PostgreSQL数据库SQL性能优化案例二则

零 背景与说明

数据库的性能会影响整个业务系统的性能,而数据库的性能问题,90%以上的几率都是由性能低下的SQL导致的。

一个即将上线的新系统,开发同事发过来2个SQL优化的请求。

PostgreSQL数据库SQL性能优化案例二则

一 SQL一优化分析处理思路

1 格式化原始SQL:

SELECT COUNT(b.code) AS totalCount, b.status AS status	
FROM t_ai_prd_bill b 
WHERE b.status != '900' AND b.is_deleted = FALSE 
GROUP BY b.status

2  原始SQL执行计划

ai=> explain analyze SELECT COUNT(b.code) AS totalCount, b.status AS status 
ai-> FROM t_ai_prd_bill b 
ai-> WHERE b.status != '900' AND b.is_deleted = FALSE 
ai-> GROUP BY b.status;
                                                          QUERY PLAN                                                          
------------------------------------------------------------------------------------------------------------------------------
 HashAggregate  (cost=3870.50..3870.51 rows=1 width=17) (actual time=12.660..12.661 rows=5 loops=1)
   Group Key: status
   ->  Seq Scan on t_ai_prd_bill b  (cost=0.00..3839.75 rows=6150 width=17) (actual time=0.013..11.139 rows=6153 loops=1)
         Filter: ((NOT is_deleted) AND (status <> '900'::bpchar))
         Rows Removed by Filter: 32227
 Planning time: 0.165 ms
 Execution time: 12.719 ms
(7 rows)

ai=>

3 获取t_ai_prd_bill表结构,数据量和数据分布

 
ai=> \d t_ai_prd_bill                                      
                         Table "ai.t_ai_prd_bill"

======

小练习 1:
请将节选中从“ai=> explain analyze”起到“(status <> '900'::bpchar))”止的这一段原样重抄一遍。
小练习 2:
根据节选,数据库的性能问题有90%以上的几率是由什么导致的?
作答时只以节选为依据。

======

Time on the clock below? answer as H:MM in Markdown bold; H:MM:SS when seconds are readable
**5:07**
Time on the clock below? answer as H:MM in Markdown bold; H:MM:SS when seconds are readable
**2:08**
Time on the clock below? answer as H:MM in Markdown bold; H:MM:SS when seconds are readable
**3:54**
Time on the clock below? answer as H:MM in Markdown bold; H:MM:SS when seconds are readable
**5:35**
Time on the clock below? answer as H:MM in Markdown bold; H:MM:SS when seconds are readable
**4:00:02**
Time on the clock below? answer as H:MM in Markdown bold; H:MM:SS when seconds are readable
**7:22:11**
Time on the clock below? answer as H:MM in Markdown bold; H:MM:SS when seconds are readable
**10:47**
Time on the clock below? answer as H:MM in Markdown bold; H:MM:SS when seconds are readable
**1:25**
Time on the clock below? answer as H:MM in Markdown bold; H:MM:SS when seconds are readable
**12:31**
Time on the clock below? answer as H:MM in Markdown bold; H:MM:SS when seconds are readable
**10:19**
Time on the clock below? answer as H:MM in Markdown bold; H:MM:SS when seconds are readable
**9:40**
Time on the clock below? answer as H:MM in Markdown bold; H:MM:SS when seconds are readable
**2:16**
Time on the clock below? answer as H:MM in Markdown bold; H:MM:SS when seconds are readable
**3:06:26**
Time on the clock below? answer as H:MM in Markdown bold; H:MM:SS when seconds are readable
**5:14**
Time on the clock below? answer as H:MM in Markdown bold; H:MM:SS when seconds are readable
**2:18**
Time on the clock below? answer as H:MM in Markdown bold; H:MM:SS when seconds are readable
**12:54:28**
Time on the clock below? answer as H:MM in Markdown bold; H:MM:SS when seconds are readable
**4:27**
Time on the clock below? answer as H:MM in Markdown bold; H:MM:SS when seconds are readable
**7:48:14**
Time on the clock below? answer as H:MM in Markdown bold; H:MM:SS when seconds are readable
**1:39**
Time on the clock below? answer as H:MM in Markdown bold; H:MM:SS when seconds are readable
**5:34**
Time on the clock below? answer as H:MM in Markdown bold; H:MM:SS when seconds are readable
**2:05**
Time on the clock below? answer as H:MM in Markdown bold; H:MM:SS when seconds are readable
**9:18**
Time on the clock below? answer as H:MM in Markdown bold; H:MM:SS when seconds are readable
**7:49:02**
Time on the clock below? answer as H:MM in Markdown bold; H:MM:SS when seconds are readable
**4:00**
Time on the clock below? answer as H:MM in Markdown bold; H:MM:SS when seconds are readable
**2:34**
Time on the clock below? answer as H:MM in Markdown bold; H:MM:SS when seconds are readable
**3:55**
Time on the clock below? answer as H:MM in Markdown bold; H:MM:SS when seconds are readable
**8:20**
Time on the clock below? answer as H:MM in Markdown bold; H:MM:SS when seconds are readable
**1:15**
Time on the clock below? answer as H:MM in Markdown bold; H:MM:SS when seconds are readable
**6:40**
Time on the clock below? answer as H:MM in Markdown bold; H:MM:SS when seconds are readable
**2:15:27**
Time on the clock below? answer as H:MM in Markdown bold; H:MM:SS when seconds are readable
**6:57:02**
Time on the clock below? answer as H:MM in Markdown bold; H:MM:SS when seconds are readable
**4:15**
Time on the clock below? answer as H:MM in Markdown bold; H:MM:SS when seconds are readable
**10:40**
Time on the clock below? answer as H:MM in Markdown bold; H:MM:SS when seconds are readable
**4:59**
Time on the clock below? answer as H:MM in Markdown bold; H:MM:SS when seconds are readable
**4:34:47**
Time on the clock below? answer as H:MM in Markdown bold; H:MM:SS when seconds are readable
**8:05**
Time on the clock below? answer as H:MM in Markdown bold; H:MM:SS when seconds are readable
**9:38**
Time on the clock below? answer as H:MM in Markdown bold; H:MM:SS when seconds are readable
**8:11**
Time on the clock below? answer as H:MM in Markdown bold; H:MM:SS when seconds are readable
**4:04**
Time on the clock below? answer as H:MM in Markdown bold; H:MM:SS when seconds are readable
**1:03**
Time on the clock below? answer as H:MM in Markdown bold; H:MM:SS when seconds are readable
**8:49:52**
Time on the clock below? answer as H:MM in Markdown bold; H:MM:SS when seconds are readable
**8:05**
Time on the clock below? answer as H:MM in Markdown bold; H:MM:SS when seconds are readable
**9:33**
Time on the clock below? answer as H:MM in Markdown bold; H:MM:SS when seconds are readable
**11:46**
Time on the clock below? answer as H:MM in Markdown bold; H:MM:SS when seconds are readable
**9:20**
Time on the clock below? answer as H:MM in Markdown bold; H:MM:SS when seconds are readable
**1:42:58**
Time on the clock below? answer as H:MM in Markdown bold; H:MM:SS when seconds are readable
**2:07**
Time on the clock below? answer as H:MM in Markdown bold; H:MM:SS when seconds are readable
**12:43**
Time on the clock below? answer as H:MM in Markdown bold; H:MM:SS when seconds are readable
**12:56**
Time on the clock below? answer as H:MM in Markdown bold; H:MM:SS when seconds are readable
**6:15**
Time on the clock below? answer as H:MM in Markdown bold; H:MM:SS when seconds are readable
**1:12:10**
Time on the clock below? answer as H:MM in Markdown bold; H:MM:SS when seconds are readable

======

输出结果 1:
ai=> explain analyze SELECT COUNT(b.code) AS totalCount, b.status AS status 
ai-> FROM t_ai_prd_bill b 
ai-> WHERE b.status != '900' AND b.is_deleted = FALSE 
ai-> GROUP BY b.status;
                                                          QUERY PLAN                                                          
------------------------------------------------------------------------------------------------------------------------------
 HashAggregate  (cost=3870.50..3870.51 rows=1 width=17) (actual time=12.660..12.661 rows=5 loops=1)
   Group Key: status
   ->  Seq Scan on t_ai_prd_bill b  (cost=0.00..3839.75 rows=6150 width=17) (actual time=0.013..11.139 rows=6153 loops=1)
         Filter: ((NOT is_deleted) AND (status <> '900'::bpchar))

输出结果 2:
由性能低下的SQL导致的。